Letters from Tove cover

Letters from Tove

By
Tove Jansson
Sort of Books, Paperback
£
12.99

These letters spanning more than fifty years give a compelling inside into the full and important life of a great writer and visual artist.  Tove Jansson is best known in the UK as the author of the Moomins, and The Summer Book, although she was also a painter (and much of her work featured in a recent exhibition in London).

Born in Finland in 1914 to a graphic artist and a sculptor, Jansson was a committed and honest letter-writer, reflecting on the times and places she lived as well as personal relationships.  For anyone who loves the island where The Summer Book is set, these letters provide insights over years into how Jansson and her family and friends lived and worked there.  Her late 1930s travels to Italy and France transport the reader to a sun-drenched but uneasy southern Europe.

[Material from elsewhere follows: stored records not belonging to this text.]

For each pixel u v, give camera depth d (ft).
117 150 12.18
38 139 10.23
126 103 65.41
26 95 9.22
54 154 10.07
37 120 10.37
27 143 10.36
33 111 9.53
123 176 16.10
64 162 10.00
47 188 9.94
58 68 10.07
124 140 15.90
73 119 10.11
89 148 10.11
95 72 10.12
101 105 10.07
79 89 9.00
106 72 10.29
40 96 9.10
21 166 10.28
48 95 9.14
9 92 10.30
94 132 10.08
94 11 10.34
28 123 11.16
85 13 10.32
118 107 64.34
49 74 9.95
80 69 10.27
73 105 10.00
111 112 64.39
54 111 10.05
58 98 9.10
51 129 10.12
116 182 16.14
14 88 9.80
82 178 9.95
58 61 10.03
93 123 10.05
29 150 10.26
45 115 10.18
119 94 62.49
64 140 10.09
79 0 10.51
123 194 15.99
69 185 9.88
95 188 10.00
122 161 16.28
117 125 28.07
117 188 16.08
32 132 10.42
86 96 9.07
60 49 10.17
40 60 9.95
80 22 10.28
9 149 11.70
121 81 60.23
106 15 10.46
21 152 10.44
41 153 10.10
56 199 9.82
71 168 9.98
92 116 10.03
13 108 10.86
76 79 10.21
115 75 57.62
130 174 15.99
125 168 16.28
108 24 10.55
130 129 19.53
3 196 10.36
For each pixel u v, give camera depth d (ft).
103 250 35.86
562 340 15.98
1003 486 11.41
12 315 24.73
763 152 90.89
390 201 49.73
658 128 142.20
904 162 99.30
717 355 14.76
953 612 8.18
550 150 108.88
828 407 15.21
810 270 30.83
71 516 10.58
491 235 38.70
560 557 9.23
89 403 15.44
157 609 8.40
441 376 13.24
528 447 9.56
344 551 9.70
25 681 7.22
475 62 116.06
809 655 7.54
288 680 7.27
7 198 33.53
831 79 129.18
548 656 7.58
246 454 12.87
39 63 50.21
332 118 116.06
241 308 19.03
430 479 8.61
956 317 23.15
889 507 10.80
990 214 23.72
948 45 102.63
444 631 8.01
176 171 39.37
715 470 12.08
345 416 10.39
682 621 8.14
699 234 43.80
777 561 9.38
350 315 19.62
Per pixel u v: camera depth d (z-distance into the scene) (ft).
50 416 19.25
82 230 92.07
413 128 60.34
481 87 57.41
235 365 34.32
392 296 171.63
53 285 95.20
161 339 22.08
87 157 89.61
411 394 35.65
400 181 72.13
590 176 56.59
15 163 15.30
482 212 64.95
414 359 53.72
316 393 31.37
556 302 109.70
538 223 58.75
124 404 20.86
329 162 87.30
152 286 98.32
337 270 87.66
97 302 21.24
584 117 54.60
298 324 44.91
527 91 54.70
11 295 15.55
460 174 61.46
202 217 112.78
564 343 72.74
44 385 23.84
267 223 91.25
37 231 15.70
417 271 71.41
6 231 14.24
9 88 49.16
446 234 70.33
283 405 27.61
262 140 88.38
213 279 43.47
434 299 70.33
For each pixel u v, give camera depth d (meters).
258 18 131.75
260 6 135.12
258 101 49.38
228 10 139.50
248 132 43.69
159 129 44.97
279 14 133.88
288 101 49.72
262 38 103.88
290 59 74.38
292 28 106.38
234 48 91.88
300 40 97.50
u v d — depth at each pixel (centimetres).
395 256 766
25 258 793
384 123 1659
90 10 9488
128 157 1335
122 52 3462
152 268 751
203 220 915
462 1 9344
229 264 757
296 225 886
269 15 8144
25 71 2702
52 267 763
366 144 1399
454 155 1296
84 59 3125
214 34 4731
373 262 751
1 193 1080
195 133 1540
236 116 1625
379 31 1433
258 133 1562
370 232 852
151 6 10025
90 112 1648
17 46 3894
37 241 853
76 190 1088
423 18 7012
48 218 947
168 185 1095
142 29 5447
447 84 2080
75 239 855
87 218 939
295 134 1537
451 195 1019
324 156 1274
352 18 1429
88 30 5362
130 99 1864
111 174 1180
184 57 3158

Helpful editing from Boel Westin and Helen Svensson provides good context on what is happening in Jansson’s life and the world more generally, without being intrusive.  Westin wrote Jansson’s authorise biography, Life Art Words, and knows her subject inside out (see also here for how the letters were selected).  The letters are grouped by correspondent.  You get a rounded picture of the individual as she writes to very close friends, to her mother, her partner, her publisher.

Some of my favourites are her wartime letters to her closest friend, Eva Konikoff, who escaped from Finland to the US before the war began.  She talks about the divisions and pressures of war, even within her own family: “Under the pressure of being obliged to keep quiet, anxious about their own little circle, everyone hunches more deeply into their shell.  The great events unfolding around us, rather than widening our horizons, have shrunk them into petty stubbornness, we get manically hooked on the phraseology of misdirected nationalism, on slogans, boundaries grow less and less flexible, logic goes out of the window.  But the old prejudices and principles continue to be defended.”  (p. 138).  Her experiences living through the Second World War, where one of her brothers is fighting and she does some agricultural war service, are formative.

Fans of her Moomin strips and novels will also find that many of the themes of those works draw on events and characters from Jansson’s life.  At one point she considers dedicating Moominpappa at Sea to her father, with whom she had a very strained relationship, but thinks better of it as the character is based on him.

It is a real privilege to be admitted to the intimate thoughts of a favoured writer, and this collection is as compelling as any of her writings.  A complete treat.